Karen Richardson in the Wall Street Journal reports that Buffett is starting a bond insurer that opens for business today in New York State. Buffett told the Journal that the business will seek approval to open in California, Puerto Rico, Texas, Illinois, and Florida.

Buffett is taking advantage of the troubles of the two dominant players in the bond insurance markets. Shares of MBIA and Ambac have fallen in recent months on concerns that their triple-A ratings may be at risk because they have insufficient capital to make up for losses on their holdings of mortgage-backed securities and collateralized debt obligations.

For the bond insurers, the triple-A rating is the engine of their business. That rating provides a blanket of protection for states and municipalities that issue bonds, allowing them to pay a lower interest rate. Buffett, with his huge pool of capital, is certain to get a triple-A rating for his new business.

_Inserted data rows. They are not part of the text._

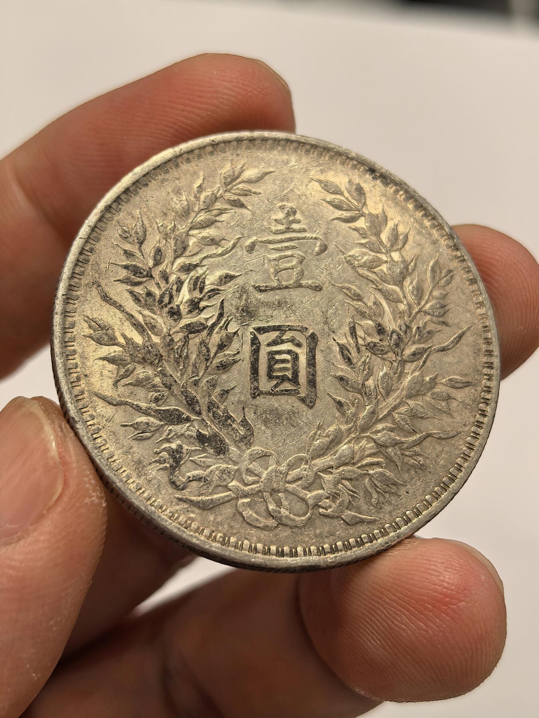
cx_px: 270
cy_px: 359
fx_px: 1121
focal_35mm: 54
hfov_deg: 27.0
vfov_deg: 35.5
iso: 250
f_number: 2
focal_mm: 6.98
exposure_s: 1/100
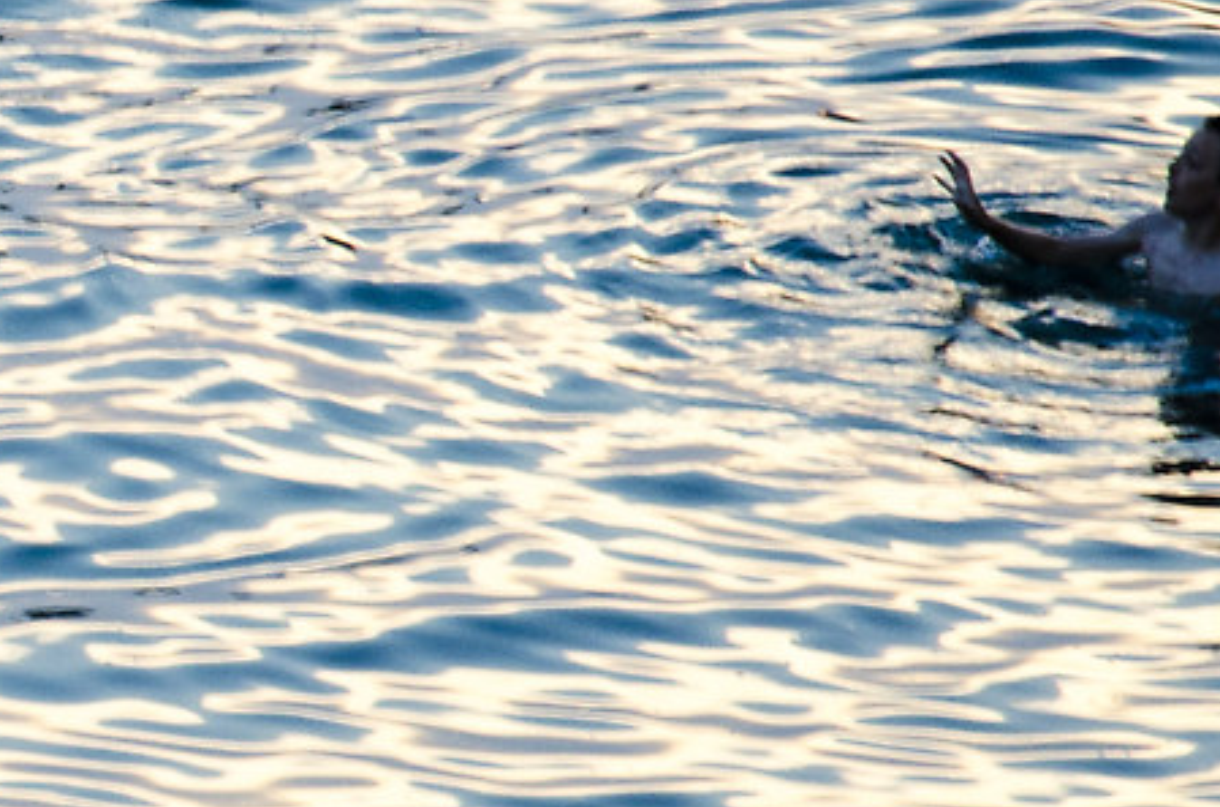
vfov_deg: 1.6
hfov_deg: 2.5
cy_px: 504
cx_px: -780
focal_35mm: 842
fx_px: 28453
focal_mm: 105
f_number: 6.3
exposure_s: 1/60
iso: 100
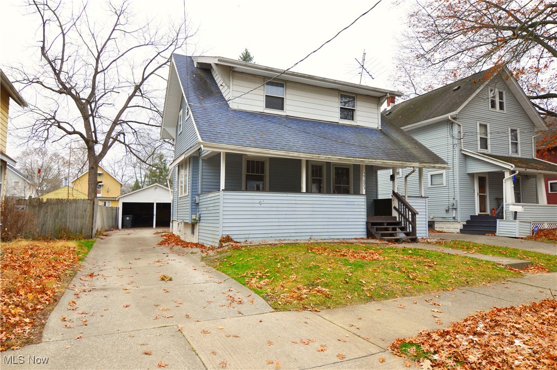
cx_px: 278
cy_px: 185
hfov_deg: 77.4
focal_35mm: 22
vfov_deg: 56.0
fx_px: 348
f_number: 6.3
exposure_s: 1/160
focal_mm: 15
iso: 200
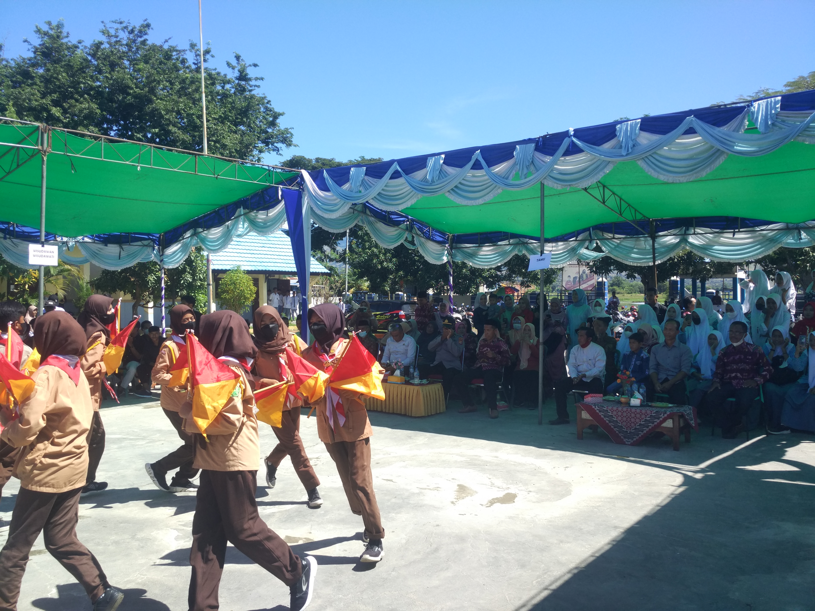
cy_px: 306
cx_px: 408
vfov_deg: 46.8
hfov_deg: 60.0
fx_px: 706
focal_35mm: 30
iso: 100
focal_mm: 4.12
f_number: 2
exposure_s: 1/733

Shares of MBIA were down nearly 13 percent, while Ambac shares were down 12 percent in midday trading today. 

But Darrell Preston of Bloomberg News found that Wisconsin, California, New York City, and about 300 other municipal issuers have recently sold bonds without buying insurance.

That is a trend that is a much greater threat than new competition to the bond insurance business.

"Taxpayers give insurers $2 billion a year because of a dual-rating scale," Matt Fabian, senior analyst and managing director of Municipal Market Advisors, an independent municipal bond research firm in Concord, Massachusetts, told Bloomberg. "You could easily save taxpayers that $2 billion by rating them [municipal bonds] on the same scale as corporate bonds."

Preston cites a March report from Moody's Investors Service that found that many investment-grade munis would have triple-A ratings without insurance if they were ranked the same way as corporate debt.

Buffett acknowledged to the Journal that there is a risk in local governments deciding that the price of its bond insurance is too high and choosing to do without. "It could be tiny, it could be very large," Mr. Buffett said of his new venture.

In another insurance deal, Buffett's Berkshire Hathaway is buying ING Group of the Netherlands' reinsurance unit for 300 million euros, or $436 million. Reinsurance helps insurers spread their risk.

ING said that the sale was part of its strategy to focus on its core insurance, banking, and asset-management businesses.